L'E.Fan dans l'atelier de Saint-Sulpice de Royan
• A quand remonte votre partenariat avec Airbus Group ? 

Notre collaboration avec Airbus Group remonte à 2010. Le premier projet était de transformer un petit avion à moteur thermique en avion à moteur électrique. Il s’agit du Cri-Cri qui pèse 85 kg à vide. C’est le seul avion au monde qui peut emmener autant de charge embarquée que son poids à vide. Airbus Group étant satisfait de notre collaboration, nous avons ensuite présenté plusieurs avant-projets. Un appareil plus important en terme de masse a été retenu, l’E.Fan. Il existe deux autres projets connus d’avions électriques dans le monde. L’un, en Chine, a été mis en sommeil en raison d’un accident du prototype. En Europe de l’Est, une société a pris un avion existant de sa gamme pour le transformer en électrique. Notre démarche est différente : nous sommes partis d’une feuille blanche pour concevoir l’avion autour de la motorisation et des batteries qui représentent une masse importante. Avec un avion normal, le réservoir chargé de carburant se vide. Avec l’avion électrique, le poids des batteries est le même au départ qu’à l’arrivée. L’E.Fan vole depuis le début de l’année 2014. Il sert de démonstrateur. Il nous permet de voir comment on peut gérer l’énergie électrique. De nombreuses données sont analysées, consommations, température des moteurs. Les essais en vol sont suivis par un gros travail de dépouillement des données. Il sert de machine d’essai pour tester les différents éléments qui serviront à construire un nouvel avion dans les prochaines années. Le futur prototype sera réalisé à Saint-Sulpice de Royan. Pour notre équipe et nous-mêmes, l’E.Fan est une formidable aventure.

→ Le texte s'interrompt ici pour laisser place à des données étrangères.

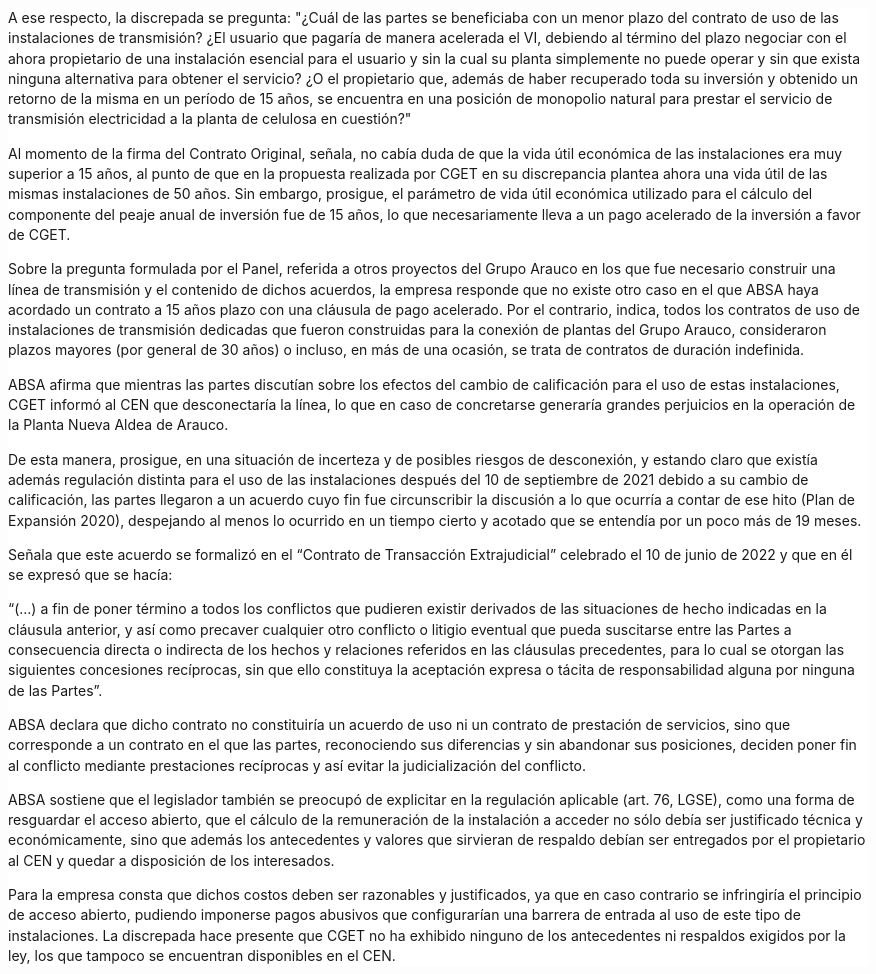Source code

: A ese respecto, la discrepada se pregunta: "¿Cuál de las partes se beneficiaba con un menor plazo del contrato de uso de las instalaciones de transmisión? ¿El usuario que pagaría de manera acelerada el VI, debiendo al término del plazo negociar con el ahora propietario de una instalación esencial para el usuario y sin la cual su planta simplemente no puede operar y sin que exista ninguna alternativa para obtener el servicio? ¿O el propietario que, además de haber recuperado toda su inversión y obtenido un retorno de la misma en un período de 15 años, se encuentra en una posición de monopolio natural para prestar el servicio de transmisión electricidad a la planta de celulosa en cuestión?"

Al momento de la firma del Contrato Original, señala, no cabía duda de que la vida útil económica de las instalaciones era muy superior a 15 años, al punto de que en la propuesta realizada por CGET en su discrepancia plantea ahora una vida útil de las mismas instalaciones de 50 años. Sin embargo, prosigue, el parámetro de vida útil económica utilizado para el cálculo del componente del peaje anual de inversión fue de 15 años, lo que necesariamente lleva a un pago acelerado de la inversión a favor de CGET.

Sobre la pregunta formulada por el Panel, referida a otros proyectos del Grupo Arauco en los que fue necesario construir una línea de transmisión y el contenido de dichos acuerdos, la empresa responde que no existe otro caso en el que ABSA haya acordado un contrato a 15 años plazo con una cláusula de pago acelerado. Por el contrario, indica, todos los contratos de uso de instalaciones de transmisión dedicadas que fueron construidas para la conexión de plantas del Grupo Arauco, consideraron plazos mayores (por general de 30 años) o incluso, en más de una ocasión, se trata de contratos de duración indefinida.

ABSA afirma que mientras las partes discutían sobre los efectos del cambio de calificación para el uso de estas instalaciones, CGET informó al CEN que desconectaría la línea, lo que en caso de concretarse generaría grandes perjuicios en la operación de la Planta Nueva Aldea de Arauco.

De esta manera, prosigue, en una situación de incerteza y de posibles riesgos de desconexión, y estando claro que existía además regulación distinta para el uso de las instalaciones después del 10 de septiembre de 2021 debido a su cambio de calificación, las partes llegaron a un acuerdo cuyo fin fue circunscribir la discusión a lo que ocurría a contar de ese hito (Plan de Expansión 2020), despejando al menos lo ocurrido en un tiempo cierto y acotado que se entendía por un poco más de 19 meses.

Señala que este acuerdo se formalizó en el “Contrato de Transacción Extrajudicial” celebrado el 10 de junio de 2022 y que en él se expresó que se hacía:

“(…) a fin de poner término a todos los conflictos que pudieren existir derivados de las situaciones de hecho indicadas en la cláusula anterior, y así como precaver cualquier otro conflicto o litigio eventual que pueda suscitarse entre las Partes a consecuencia directa o indirecta de los hechos y relaciones referidos en las cláusulas precedentes, para lo cual se otorgan las siguientes concesiones recíprocas, sin que ello constituya la aceptación expresa o tácita de responsabilidad alguna por ninguna de las Partes”.

ABSA declara que dicho contrato no constituiría un acuerdo de uso ni un contrato de prestación de servicios, sino que corresponde a un contrato en el que las partes, reconociendo sus diferencias y sin abandonar sus posiciones, deciden poner fin al conflicto mediante prestaciones recíprocas y así evitar la judicialización del conflicto.

ABSA sostiene que el legislador también se preocupó de explicitar en la regulación aplicable (art. 76, LGSE), como una forma de resguardar el acceso abierto, que el cálculo de la remuneración de la instalación a acceder no sólo debía ser justificado técnica y económicamente, sino que además los antecedentes y valores que sirvieran de respaldo debían ser entregados por el propietario al CEN y quedar a disposición de los interesados.

Para la empresa consta que dichos costos deben ser razonables y justificados, ya que en caso contrario se infringiría el principio de acceso abierto, pudiendo imponerse pagos abusivos que configurarían una barrera de entrada al uso de este tipo de instalaciones. La discrepada hace presente que CGET no ha exhibido ninguno de los antecedentes ni respaldos exigidos por la ley, los que tampoco se encuentran disponibles en el CEN.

Propos recueillis par Nicole Bertin

 • Infos : 

- L’E.Fan s’inscrit dans le cadre des travaux de recherche d’Airbus Group dans le domaine de l’énergie et de la propulsion. Le rapport « Flightpath 2050 - Europe’s vision for aviation » de la Commission européenne prévoit une réduction de 75% des émissions de dioxyde de carbone imputables au transport aérien, accompagnée d’une réduction de 90% des émissions d’oxydes d’azote et de 65% des nuisances sonores par rapport à l’an 2000. E.Fan est exempt de toute émission de CO2 et il est silencieux. Il sera adapté aux écoles de pilotage.

Avion électrique nouvelle génération !
- Il dispose d’un système anticrash par parachute à déploiement pyrotechnique.

- Le système de gestion optimisée de l’énergie électrique s’occupe de toutes les caractéristiques électriques, simplifiant ainsi la surveillance des systèmes.

 - Les moteurs sont alimentés par une série de batteries au lithium-ion polymère de 250 V fournis par le sud-coréen Kokam. - Les batteries sont placées dans la partie intérieure des ailes et à l’extérieur du cockpit. Elles peuvent être rechargées en une heure et demie en fonction de la puissance secteur disponible.

- La roue principale arrière est entraînée par un petit moteur électrique de 6kW. L’E.Fan est équipé d’un ensemble de télémesures.

• L’E-Fan constitue « le projet central » du plan « Avion électrique et nouvelle génération d'aéronefs », l'un des 34 plans de la « Nouvelle France industrielle » mis en place par le ministère du Redressement productif. Le premier vol officiel a lieu le 25 avril dernier à Bordeaux. La mise sur le marché est prévue pour 2017. L'E-Fan sera produit dans une future usine d'assemblage située en Gironde (Mérignac). La production en série portera sur deux modèles : l'E-Fan 2 avec deux sièges côte à côte, l'E-Fan 4 à quatre sièges, avec une autonomie programmée de plus de 3 heures. Airbus Group envisage la fabrication de 40 à 80 avions électriques par an. Il s’agit d’une première étape jusqu'à la construction d'avions gros porteurs tout électriques dans les 20 prochaines années.

- Soutien financier des institutions : DGAC, FEDER, département de la Charente-Maritime, Région Aquitaine.